15. The set of oral dosage forms according to one of claims 8, 10 or 12, wherein said thermoplastic pharmacologically acceptable solid polymer and polymers are at least one compound selected from the group consisting of cellulose ethers, hydroxyalkylcelluloses, carboxyalkylcelluloses, alkali metal salts of carboxyalkylcelluloses, cellulose phthalates, starches, thermoplastic starches, starch derivatives, sugar alcohols, pectines, chitin derivatives, polysaccharides and alkali metal and ammonium salts thereof, carrageenans, galactomannans, tragacanth, agar-agar, gummi arabicum, guar gummi and xanthan gummi, polyhydroxyalkylacrylates, polyhydroxyalkylmethacrylates, polyacrylates, polymethacrylates (eudragit types), polyacrylic acids and salts thereof, polymethacrylic acids and salts thereof, methacrylate copolymers, polyvinylalcohol, polyvinylpyrrolidone, copolymers of polyvinylpyrrolidone, vinyl esters, polyalkylene oxides and copolymers of ethylene oxide and propylene oxide, polyalcohols, polyoxyethylene castor oils, polyoxyethylene stearates, polyoxyethylene alkyl ethers, sesame oil, carnauba wax, mono- and diglycerides, triglycerides of the C12-, C14-, C16- and C18- fatty acids, polyalkylenes, polyvinylidene, fluoropolymers, polyurethanes, polyesters, polyamides, polylactic acid, polycaprolactone, polyglycolic acid, copolymers of polylactic acid and polycaprolactone, copolymers of polylactic acid and polyglycolic acid, copolymers of polycaprolactone, and polyglycolic acid, polydioxanone, copolymers of polydioxanone and polyglycolide, and copolymers of polydioxanone and polycaprolactone.

16. The set of oral dosage forms according to one of claims 8, 10 or 12, wherein said excipients are at least one compound selected from the group consisting of plasticizers, lubricants, flavors, colorants, stabilizers, complexing agents, surfactants and disintegrants.

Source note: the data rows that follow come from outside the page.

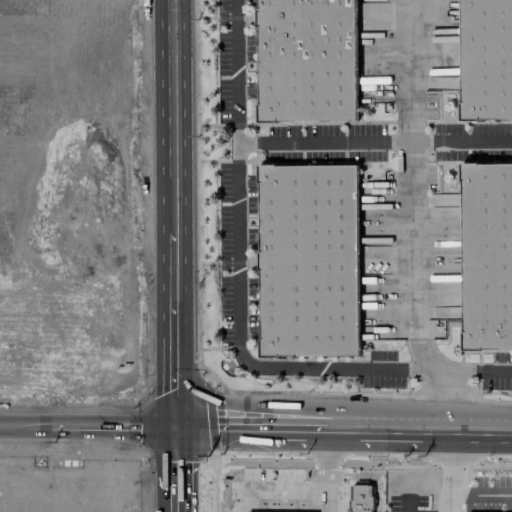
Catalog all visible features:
building: (486, 59)
building: (306, 60)
building: (297, 71)
road: (170, 116)
road: (374, 139)
building: (486, 255)
building: (308, 260)
road: (410, 262)
road: (237, 315)
road: (172, 330)
road: (449, 399)
road: (24, 426)
road: (111, 427)
traffic signals: (173, 428)
road: (342, 428)
road: (173, 470)
road: (323, 470)
road: (448, 470)
road: (268, 484)
road: (479, 494)
building: (360, 498)
road: (432, 512)
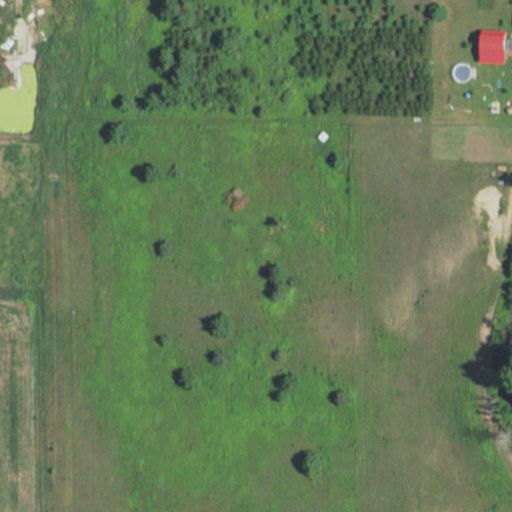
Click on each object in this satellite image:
building: (499, 43)
river: (498, 366)
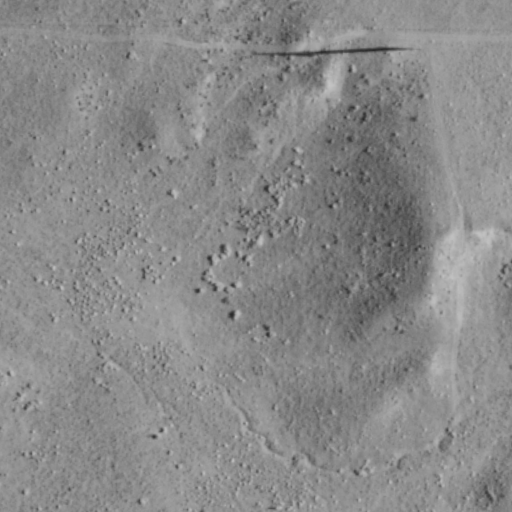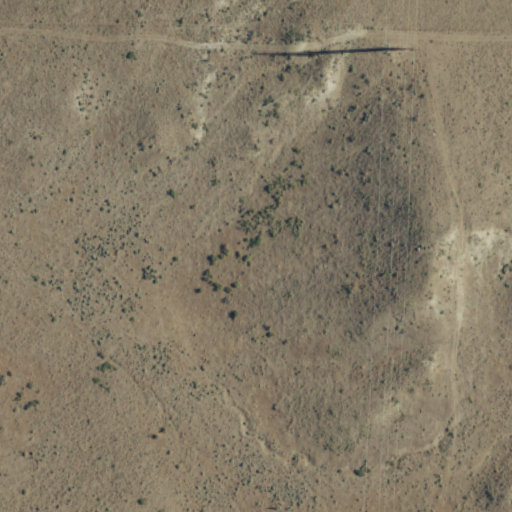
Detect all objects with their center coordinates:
road: (256, 44)
power tower: (403, 59)
crop: (131, 236)
road: (448, 272)
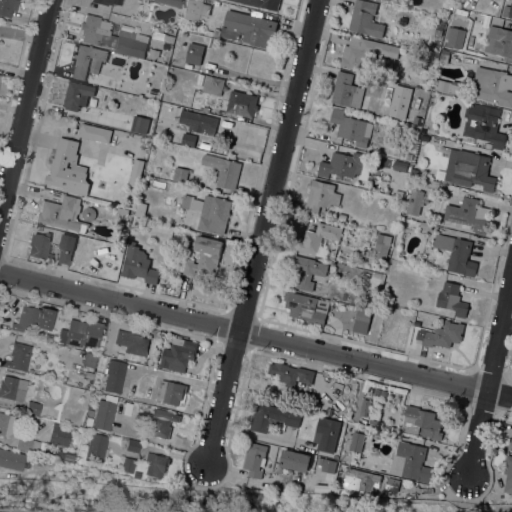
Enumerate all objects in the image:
building: (108, 1)
building: (108, 2)
building: (166, 2)
building: (169, 2)
building: (260, 3)
building: (263, 3)
building: (7, 6)
building: (6, 7)
building: (194, 9)
building: (195, 9)
building: (510, 9)
building: (507, 11)
building: (364, 18)
building: (365, 18)
building: (248, 28)
building: (248, 29)
building: (438, 30)
building: (95, 31)
building: (213, 32)
building: (454, 36)
building: (110, 37)
building: (454, 37)
building: (499, 41)
building: (499, 41)
building: (128, 44)
building: (365, 52)
building: (193, 53)
building: (195, 53)
building: (367, 53)
building: (443, 57)
building: (86, 60)
building: (87, 60)
building: (211, 84)
building: (212, 85)
building: (444, 85)
building: (493, 85)
building: (493, 85)
building: (345, 90)
building: (347, 90)
building: (153, 91)
building: (76, 94)
building: (77, 94)
building: (241, 103)
building: (242, 103)
road: (25, 107)
building: (197, 121)
building: (139, 123)
building: (483, 123)
building: (140, 124)
building: (204, 124)
building: (483, 124)
building: (350, 127)
building: (351, 127)
building: (94, 132)
building: (94, 132)
building: (188, 139)
building: (409, 156)
building: (392, 163)
building: (341, 164)
building: (345, 165)
building: (400, 166)
building: (66, 167)
building: (68, 168)
building: (222, 169)
building: (223, 169)
building: (468, 169)
building: (469, 169)
building: (135, 171)
building: (136, 171)
building: (414, 171)
building: (180, 174)
building: (320, 195)
building: (321, 196)
building: (187, 201)
building: (414, 201)
building: (414, 201)
building: (60, 212)
building: (209, 212)
building: (61, 213)
building: (468, 213)
building: (214, 214)
building: (468, 214)
building: (425, 224)
road: (260, 232)
building: (318, 236)
building: (317, 237)
building: (381, 244)
building: (39, 246)
building: (381, 246)
building: (346, 253)
building: (456, 253)
building: (456, 253)
building: (63, 255)
building: (64, 255)
building: (204, 255)
building: (203, 256)
building: (138, 264)
building: (138, 264)
building: (414, 269)
building: (306, 271)
building: (306, 272)
building: (451, 298)
building: (451, 298)
building: (306, 307)
building: (306, 307)
building: (356, 317)
building: (26, 318)
building: (32, 319)
building: (360, 321)
building: (81, 333)
building: (83, 333)
building: (443, 334)
building: (444, 334)
road: (256, 335)
building: (48, 337)
building: (131, 342)
building: (132, 342)
building: (18, 354)
building: (177, 354)
building: (178, 354)
building: (17, 355)
building: (118, 355)
building: (90, 360)
building: (290, 373)
building: (290, 373)
building: (88, 374)
building: (113, 375)
road: (489, 375)
building: (114, 376)
building: (11, 387)
building: (12, 388)
building: (377, 390)
building: (169, 391)
building: (170, 391)
building: (383, 392)
building: (365, 406)
building: (32, 407)
building: (102, 414)
building: (104, 414)
building: (272, 416)
building: (272, 417)
building: (160, 422)
building: (161, 422)
building: (420, 422)
building: (421, 422)
building: (5, 423)
building: (6, 423)
building: (377, 423)
building: (356, 427)
building: (326, 433)
building: (325, 434)
building: (58, 435)
building: (59, 435)
building: (296, 438)
building: (356, 440)
building: (356, 441)
building: (26, 443)
building: (27, 444)
building: (95, 444)
building: (131, 444)
building: (510, 444)
building: (510, 444)
building: (132, 445)
building: (96, 446)
building: (254, 458)
building: (11, 459)
building: (11, 459)
building: (254, 459)
building: (293, 460)
building: (295, 460)
building: (409, 461)
building: (410, 462)
building: (156, 463)
building: (127, 464)
building: (154, 464)
building: (326, 464)
building: (327, 465)
building: (507, 473)
building: (508, 474)
building: (360, 480)
building: (361, 480)
building: (391, 483)
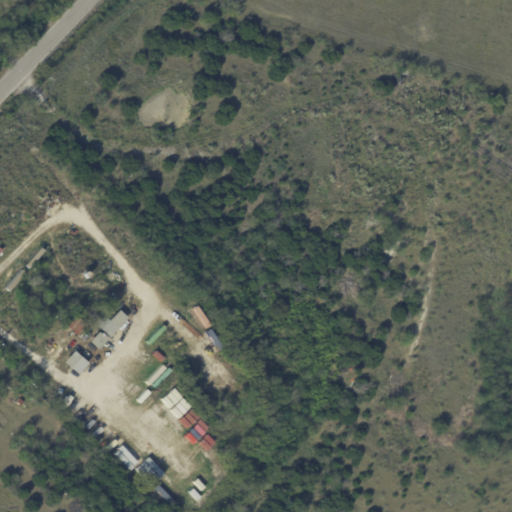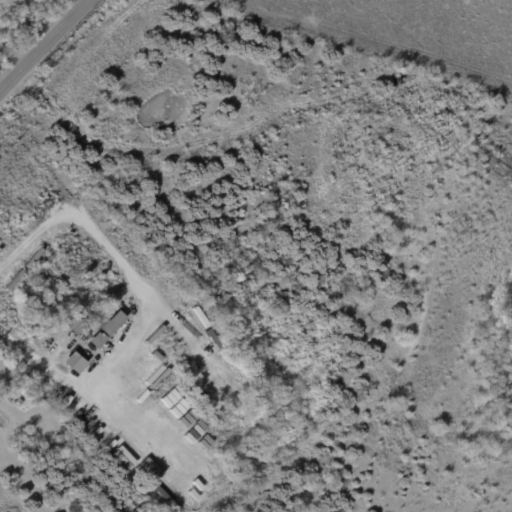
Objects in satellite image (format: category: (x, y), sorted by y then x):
road: (39, 41)
building: (139, 172)
building: (33, 259)
building: (13, 280)
road: (147, 302)
building: (191, 321)
building: (109, 323)
building: (73, 325)
building: (73, 326)
building: (101, 327)
building: (95, 340)
building: (187, 355)
building: (71, 362)
building: (72, 362)
building: (32, 382)
building: (13, 384)
building: (52, 394)
building: (17, 402)
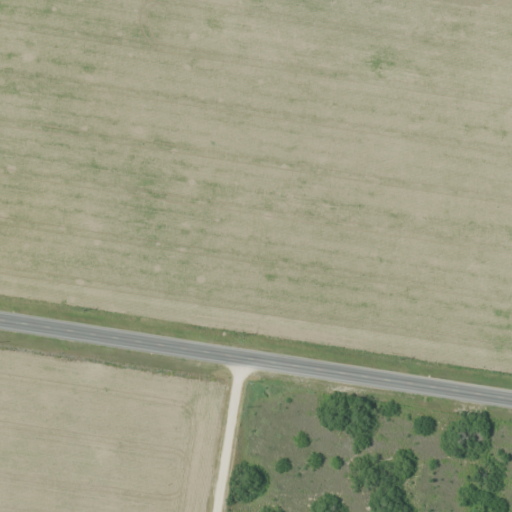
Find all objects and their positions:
road: (255, 359)
road: (230, 435)
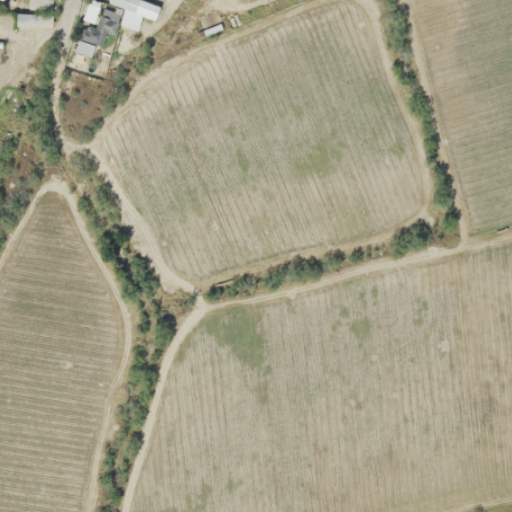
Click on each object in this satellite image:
building: (124, 4)
road: (65, 13)
building: (89, 13)
road: (130, 268)
road: (118, 460)
road: (500, 510)
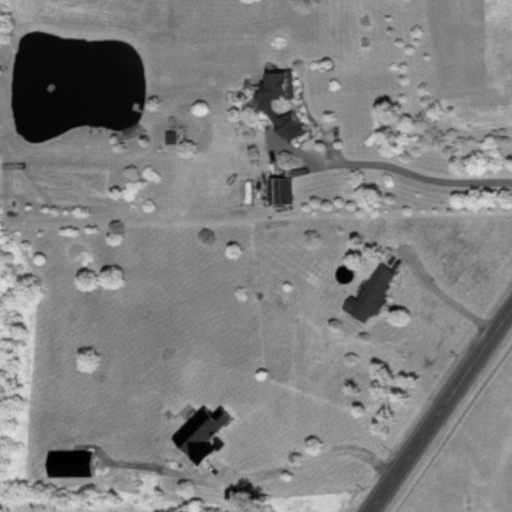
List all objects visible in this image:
building: (281, 103)
road: (408, 170)
building: (280, 189)
building: (371, 292)
road: (443, 298)
road: (441, 409)
building: (200, 430)
building: (69, 462)
road: (263, 472)
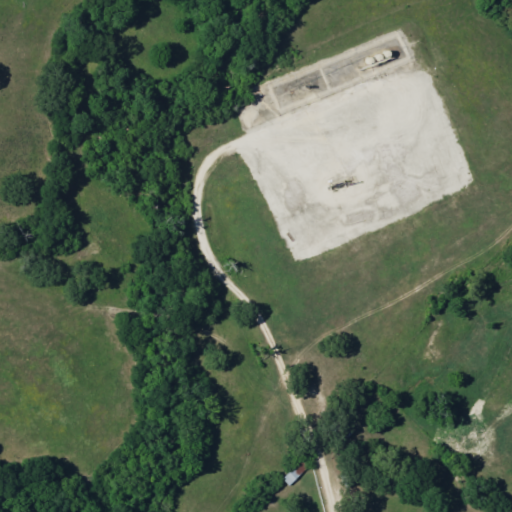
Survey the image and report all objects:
petroleum well: (337, 185)
road: (241, 329)
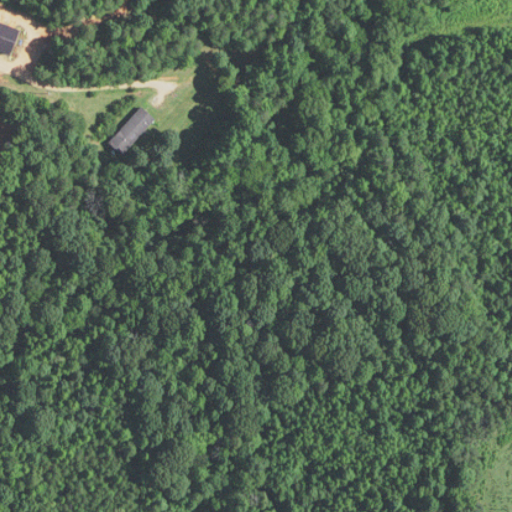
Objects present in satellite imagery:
building: (130, 131)
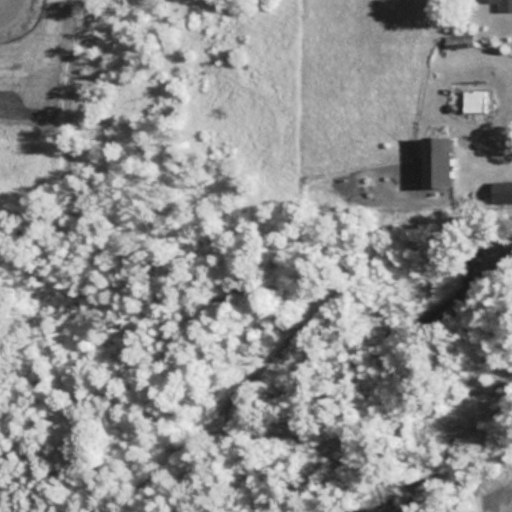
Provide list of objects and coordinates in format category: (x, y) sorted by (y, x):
building: (503, 4)
building: (474, 100)
building: (435, 161)
building: (500, 190)
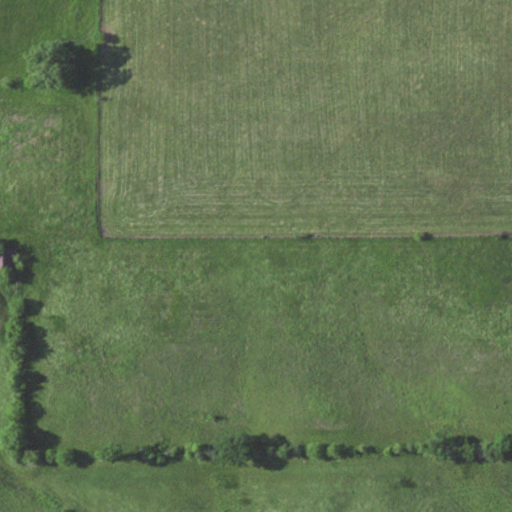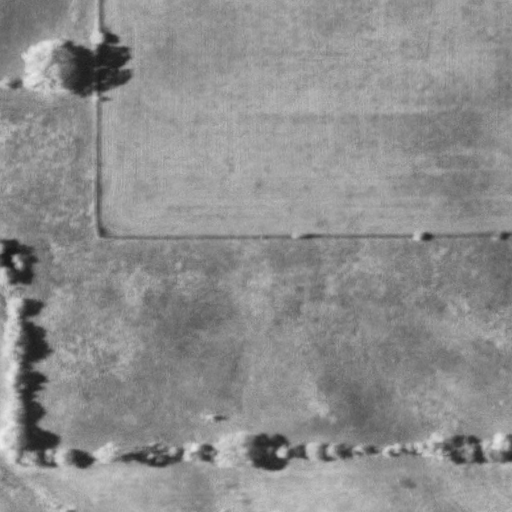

17. A method for producing

a set of oral dosage forms for pharmaceutically active substances, comprising the steps of:

(A) producing a first subset having a first dosage form by

(Ai) providing a first core having a first inner volume;

(Aii) providing a first intermediate layer having a first volume;

(Aiii) providing a first shell for substantially encapsulating the first core and the first intermediate layer, the first intermediate layer being disposed between the first core and the first shell, the first shell having a first interior volume and a first exterior surface, at least one of the first core, the first intermediate layer, and the first shell having a first concentration of at least one pharmaceutically active substance;

(B) producing a second subset having a second dosage form by

(Bi) providing a second core having a second inner volume;

(Bii) providing a second intermediate layer having a second volume; and,

(Biii) providing a second shell for substantially encapsulating the second core and the second intermediate layer, the second intermediate layer being disposed between the second core and the second shell, the second shell having a second interior volume and a second exterior surface, at least one of the second core, the second intermediate layer, and the second shell having a second concentration of the at least one pharmaceutically active substance, the first interior volume and the second interior volume being substantially equal, the first exterior surface and the second exterior surface having substantially the same dimensions, the first concentration and the second concentration being substantially equal, the first core and the second core having different volumes and the first intermediate layer and the second intermediate layer having different volumes, whereby the first subset and the second subset have different dosage strengths.

18. The method according to claim 17, wherein at least one of the providing steps includes coating by extrusion.

19. The method according to claim 17, wherein at least one of the providing steps includes coating by dipping.

20. The method according to claim 17, wherein the step of providing a first core includes the step of producing the first core by melt extrusion.

21. The method according to claim 17, wherein the step of providing a first core includes the step of producing the first core by solution spinning.